‘Rijk, zo voel ik me, als ik iedere dag weer op me af kan laten komen en het verloop ervan niet bepaald wordt door gebruikelijke verplichtingen zoals ik die had tijdens mijn werkzame levensperiode’, aldus schrijft mijn gepensioneerde broer. Hij schrijft verder: ‘Ik heb bewust in het begin van mijn pensionering niets ingepland. Ik ging geen dingen zoeken om mijn tijd nuttig in te delen en ik wilde geen (vrijwilligers) verplichtingen aangaan. Ik wachtte gewoon af wat er op mijn pad zou komen, verzekerd van een rotsvaste, geweldige achterban van familie en vrienden, waar ik door de jaren heen altijd op terug kon vallen. Rijk ben ik nu, niet zozeer omdat er iets geheel nieuws op mijn pad is gekomen, maar omdat ik in mijn derde levensfase, nog intenser ben gaan genieten van alles om me heen, vooral van allen die me lief zijn!’
Fulltime pensionado-zijn geeft enerzijds een gevoel van ‘niet meer moeten’, maar anderzijds van ‘juist wel moeten’ omdat je maximaal zelf invulling dient te gaan geven aan je dagelijkse bestaan. Het is een levensperiode die de maatschappij respecteert en daarvoor ruimte biedt middels AOW en pensioen. Deze derde levensfase gaat voor iedere Nederlander in op een biologisch leeftijd van 65 jaar. Zo hebben we dat meer dan honderd jaar geleden afgesproken. Anno 2014 vindt menigeen dat systeem te rigide en absoluut niet meer van deze tijd, waarin de individuele ontplooiing van de mens centraal staat en mensen ouder en ouder worden. De overgang naar de derde levensfase zou eigenlijk voor ieder individu een natuurlijk verloop moeten hebben. Je zou deze pensioneringsfase organisch en flexibel binnen moeten kunnen stappen ergens tussen je 57ste en 70ste levensjaar of zelfs nog iets later. In een artikel over een onderzoek vanuit de Leyden Academy on Vitality and Aging onder ouderen vanaf 55plus lees ik dat bij de nog werkende respondenten bijna 50% wel langer door wil werken na hun 65ste als dit onder eigen voorwaarden kan, zoals meer zelfstandigheid en verantwoordelijkheid.

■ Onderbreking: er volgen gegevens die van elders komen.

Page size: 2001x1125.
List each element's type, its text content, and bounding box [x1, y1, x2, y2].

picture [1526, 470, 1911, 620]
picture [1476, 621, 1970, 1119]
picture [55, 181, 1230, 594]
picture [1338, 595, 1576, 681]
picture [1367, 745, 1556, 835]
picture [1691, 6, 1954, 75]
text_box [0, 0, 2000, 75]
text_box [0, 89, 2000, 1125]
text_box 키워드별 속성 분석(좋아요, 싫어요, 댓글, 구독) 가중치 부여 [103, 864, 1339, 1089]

Een kwart van de respondenten zonder baan zou nu onder die condities wel weer aan de slag willen en daarvoor zelfs aan salaris willen inleveren. Vooral ‘zelfmanagement’ geldt bijna unaniem voor alle respondenten. En dat laatste kan ik als gerontoloog volmondig beamen: de groei en ontwikkeling naar zelfmanagement is kenmerkend voor ouder worden. Je wordt steeds meer eigenaar van je eigen bestaan. Voor die groei en ontwikkeling ben je zelf in eerste instantie verantwoordelijk. Het is de persoon zelf die tijdens zijn gehele loopbaan (en leven) daar aan zal moeten werken.
De meeste bedrijven, zo laat onderzoek zien, hebben baat bij zelfsturende en ervaren oudere medewerkers. Werkgevers kunnen hier meer profijt van hebben door met oudere medewerkers zogenaamde ‘loopbaan gerelateerde levensloopgesprekken’ te voeren. De oudere medewerker schetst daarin zijn ambities, meningen en wensen ten aanzien van zijn werk. Samen met de leidinggevende wordt dan creatief gebrainstormd over de mogelijkheden en onmogelijkheden van die ambitie ten aanzien van de werkprocessen in het bedrijf. Tot slot wordt een concreet werkplan uitgezet qua taken, verantwoordelijkheden, ureninzet en salariëring zodanig, dat werknemer en werkgever daar tevreden mee zijn. Op die manier word je niet alleen meer eigenaar van je loopbaan, maar werk je eveneens toe naar het uiteindelijke eigenaarschap ten behoeve van je derde levensfase.
In mijn adviesbureau heb ik na mijn pensionering eerst nog ‘gewoon’ doorgewerkt. Nu in mijn 68ste levensjaar ben ik dat specifieke advieswerk aan het ombouwen en ga ik vooral nieuwe verplichtingen aan met mijzelf. Zo schrijf ik iedere ochtend aan mijn blog. Ik dwing mij in een dagritme van werken. Dat is mijn manier, dat past bij mij. Ik merk dat de dag nu goed begint en dat het bloggen een extra energiebron is voor de rest van de dag en de week.